» Source text:
========
Use node annotation for previous state

Without this, we use the daemonset lock for annotating the state of the node. This is unnecessary, as we have rights on the node. This is a problem, as it makes the whole lock model more complex, and prevents other implementations for lock. This fixes it by adapting the drain/uncordon functions to rely on the node annotations, by introducing a new annotation, named "kured.dev/node-unschedulable-before-drain" Signed-off-by: Jean-Philippe Evrard <[email protected]>
kubereboot · Nov 11, 2024 · 1aee6b2 · 1aee6b2
1 parent a42e54d
commit 1aee6b2
Show file tree

Hide file tree

Showing 3 changed files with 183 additions and 162 deletions.
diff --git a/cmd/kured/main.go b/cmd/kured/main.go
@@ -39,7 +39,7 @@ var (
 	alertFilter                     regexpValue
 	alertFilterMatchOnly            bool
 	alertFiringOnly                 bool
-	annotateNodes                   bool
+	annotateNodeProgress            bool
 	concurrency                     int
 	drainDelay                      time.Duration
 	drainGracePeriod                int
@@ -92,7 +92,8 @@ var (
 
 const (
 	// KuredNodeLockAnnotation is the canonical string value for the kured node-lock annotation
-	KuredNodeLockAnnotation string = "kured.dev/kured-node-lock"
+	KuredNodeLockAnnotation                        string = "kured.dev/kured-node-lock"
========
» Data items:
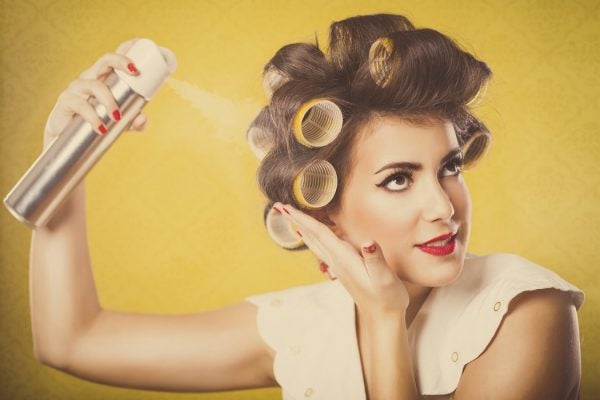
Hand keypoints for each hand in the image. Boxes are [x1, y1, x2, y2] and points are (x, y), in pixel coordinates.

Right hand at [43, 38, 147, 148]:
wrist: (71, 142)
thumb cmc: (97, 124)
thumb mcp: (120, 125)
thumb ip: (134, 122)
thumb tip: (142, 118)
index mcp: (103, 79)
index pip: (113, 60)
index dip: (125, 52)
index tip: (140, 51)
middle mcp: (90, 78)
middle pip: (104, 61)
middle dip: (120, 62)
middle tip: (135, 72)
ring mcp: (76, 88)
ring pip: (94, 85)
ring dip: (109, 100)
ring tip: (117, 117)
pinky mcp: (66, 101)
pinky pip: (80, 104)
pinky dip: (93, 116)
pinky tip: (101, 127)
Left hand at [273, 202, 409, 318]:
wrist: (382, 318)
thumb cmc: (387, 297)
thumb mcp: (385, 278)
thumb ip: (375, 259)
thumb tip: (368, 242)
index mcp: (345, 259)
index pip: (320, 234)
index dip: (303, 219)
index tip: (286, 208)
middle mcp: (337, 261)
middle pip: (312, 236)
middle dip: (296, 220)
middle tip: (278, 206)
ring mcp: (337, 266)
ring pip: (315, 243)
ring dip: (302, 228)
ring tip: (289, 216)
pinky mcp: (342, 269)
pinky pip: (322, 248)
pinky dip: (312, 238)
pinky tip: (308, 235)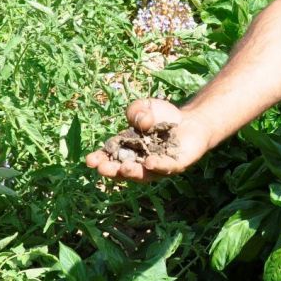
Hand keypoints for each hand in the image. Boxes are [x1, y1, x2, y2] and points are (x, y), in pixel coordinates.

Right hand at [84, 98, 212, 182]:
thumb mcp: (144, 107)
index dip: (100, 159)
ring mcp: (158, 166)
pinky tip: (149, 163)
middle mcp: (141, 161)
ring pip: (144, 174)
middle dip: (113, 170)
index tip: (90, 160)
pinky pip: (166, 167)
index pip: (111, 156)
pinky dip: (158, 165)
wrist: (191, 119)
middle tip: (102, 168)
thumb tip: (141, 122)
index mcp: (128, 148)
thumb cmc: (164, 115)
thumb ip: (136, 111)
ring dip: (133, 172)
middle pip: (124, 169)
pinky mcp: (176, 165)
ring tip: (124, 169)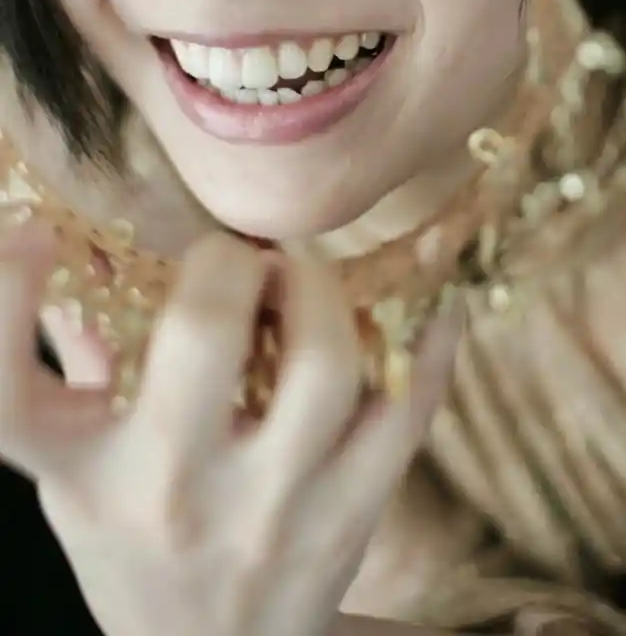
========
» Instructions:
- a) Return the part of the commit page between "Without this, we" and "and 162 deletions.", inclusive.
- b) For each statement, say yes or no based on the commit page, and quote the words that decide it: (i) the new annotation is named "kured.dev/node-unschedulable-before-drain"; (ii) the commit changes five files; (iii) the commit has one parent, a42e54d.
- c) According to the commit page, what was used to annotate the state of the node before this change?
The data items are separate material, apart from the commit page.

» Answers to the problems:
- a)
Without this, we use the daemonset lock for annotating the state of the node. This is unnecessary, as we have rights on the node. This is a problem, as it makes the whole lock model more complex, and prevents other implementations for lock. This fixes it by adapting the drain/uncordon functions to rely on the node annotations, by introducing a new annotation, named "kured.dev/node-unschedulable-before-drain" Signed-off-by: Jean-Philippe Evrard <[email protected]>
kubereboot · Nov 11, 2024 · 1aee6b2 · 1aee6b2
1 parent a42e54d
commit 1aee6b2
Show file tree

Hide file tree

Showing 3 changed files with 183 additions and 162 deletions.

- b)
(i) Yes: "by introducing a new annotation, named "kured.dev/node-unschedulable-before-drain""
(ii) No: "Showing 3 changed files with 183 additions and 162 deletions."
(iii) Yes: "1 parent a42e54d"

- c) The daemonset lock.